§ **Task set**
1. Reproduce verbatim the stretch of the Clara's Promise announcement from "Today we’re proud" through "publishing quality metrics.".
2. For each statement, say yes or no depending on whether the Clara's Promise announcement agrees with it, and quote the deciding words of the announcement exactly: (a) The threshold for median response time is 30 minutes or less. (b) Clara has been operating for the last five years. (c) Clara commits to publishing its internal quality metrics every week.

§ **Excerpted passage**
▬▬▬▬▬▬▬▬▬▬
Clara’s Promise: Bringing transparency to conversational intelligence

April 2017

  • Per Response Success Rate — 99.2%
  • Median Response Time — 15.2 minutes
  • 80th Percentile Response Time — 40.4 minutes

2016 was the year of bots, conversational interfaces, and intelligent assistants. It showed the world a glimpse of the promise that exists in an important upcoming computing paradigm we call conversational intelligence. It also reminded us that building and evaluating conversational intelligences is hard. How are you supposed to know whether you can trust one, and with what tasks? Will the respective intelligence respond gracefully, or awkwardly? Who will win user trust and introduce these potentially life-changing interfaces into our daily lives?

At Clara, we know that anything less than near-perfect isn’t good enough for a successful conversational interface. Over the last three years, we’ve defined, built, and delivered on the exceptional level of service that our customers require and deserve. Having now managed several thousands of calendars and scheduled more than a million meetings, we’re ready to introduce a public promise based on what we’ve learned matters most to winning user trust. No one in the industry is capable of meeting a bar as high as the one we’ve set with Clara; no one failing to meet this bar can succeed.

Publishing quality metrics is standard practice for all sorts of established business services and products. It’s something consumers and businesses have come to expect. What will we do to help consumers evaluate the intelligence of this new category of interface?

Today we’re proud to announce Clara’s Promise: a public commitment to publishing our internal quality metrics on a monthly basis, and the thresholds we strive to uphold. We believe its parameters can be a useful heuristic when assessing your interactions with conversational intelligences of all kinds: Clara (machine-human), human, and machine-only. The spirit of Clara’s Promise is to create transparency into Clara’s performance and set the industry precedent for publishing quality metrics.

Clara’s Quality Metrics

Clara’s system-wide intelligence:
- Per Response Success Rate: 97% or more
Clara’s system-wide 24/7 response time:
- Median Response Time: 30 minutes or less
- 80th Percentile Response Time: 60 minutes or less

Measuring intelligence is challenging. We’ve made a tremendous investment to set the standard for Clara’s performance, and to be able to measure it in the above terms. We are publishing these metrics in the infancy of this industry to drive others to higher quality and showcase our hard-earned expertise. Our ambition is to transition these public metrics to an SLA for our customers in the future. We’re eager to see how quickly the industry moves to a place where transparency on quality metrics of conversational intelligence is standard practice.

FAQ

Why does having a Promise matter?

Precisely measuring the quality of work of an intelligent agent (person or system) is difficult and isn’t done widely. Known attempts to do this range from the predominantly qualitative performance evaluations of human EAs to direct measurement of Mechanical Turk task success.

One major advantage of cooperative intelligence over a purely human solution is that quality can be measured at a granular level, and that measurement can and should be exposed to customers. Another interesting advantage is that it can set a standard against which we can compare humans and machines alike and ultimately raise the quality bar on all.
▬▬▬▬▬▬▬▬▬▬
(Excerpts from a dataset)
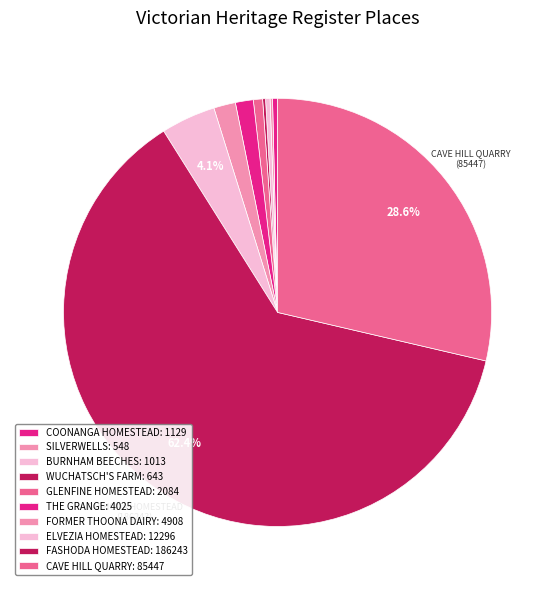

Is there any slice that represents more than half of the pie?

Yes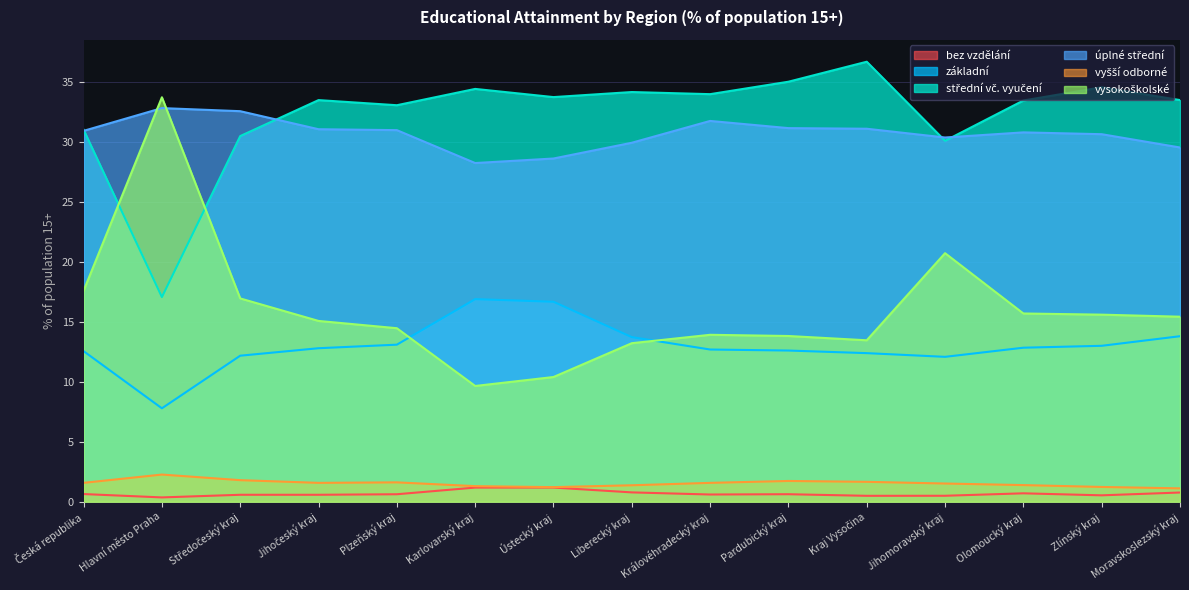

True or false: bez vzdělání has a value of 0.6 at Pardubický kraj.

True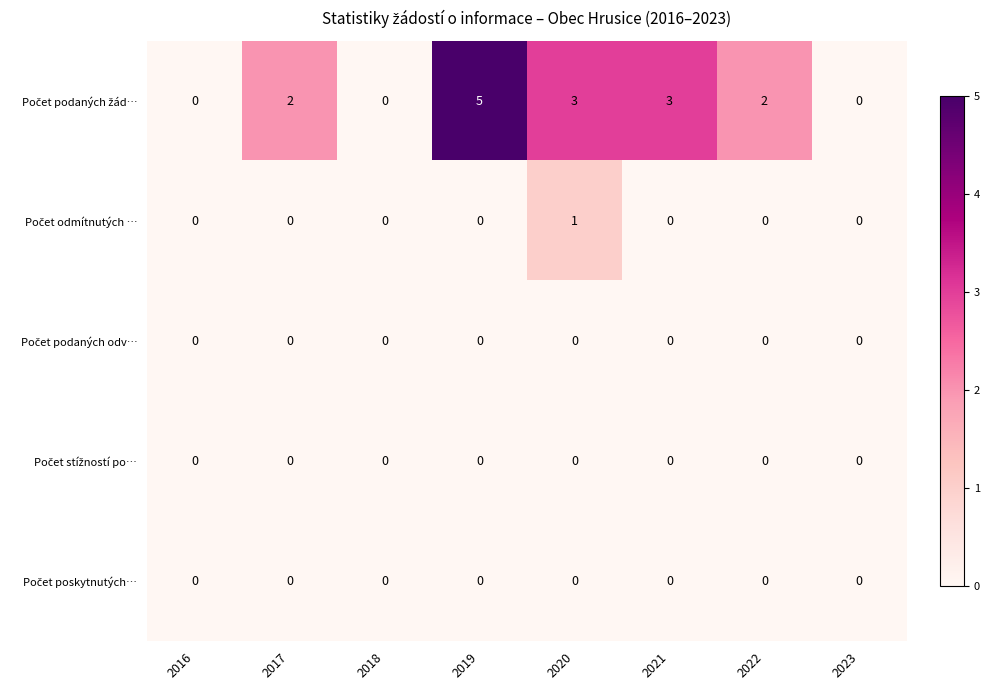

Which category has the highest value across all series?

2019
▬▬▬▬▬▬▬▬▬▬
§ **Task-by-task outputs**
1.
Today we’re proud to announce Clara’s Promise: a public commitment to publishing our internal quality metrics on a monthly basis, and the thresholds we strive to uphold. We believe its parameters can be a useful heuristic when assessing your interactions with conversational intelligences of all kinds: Clara (machine-human), human, and machine-only. The spirit of Clara’s Promise is to create transparency into Clara’s performance and set the industry precedent for publishing quality metrics.

2.
(a) Yes: "Median Response Time: 30 minutes or less"
(b) No: "Over the last three years"
(c) No: "publishing our internal quality metrics on a monthly basis"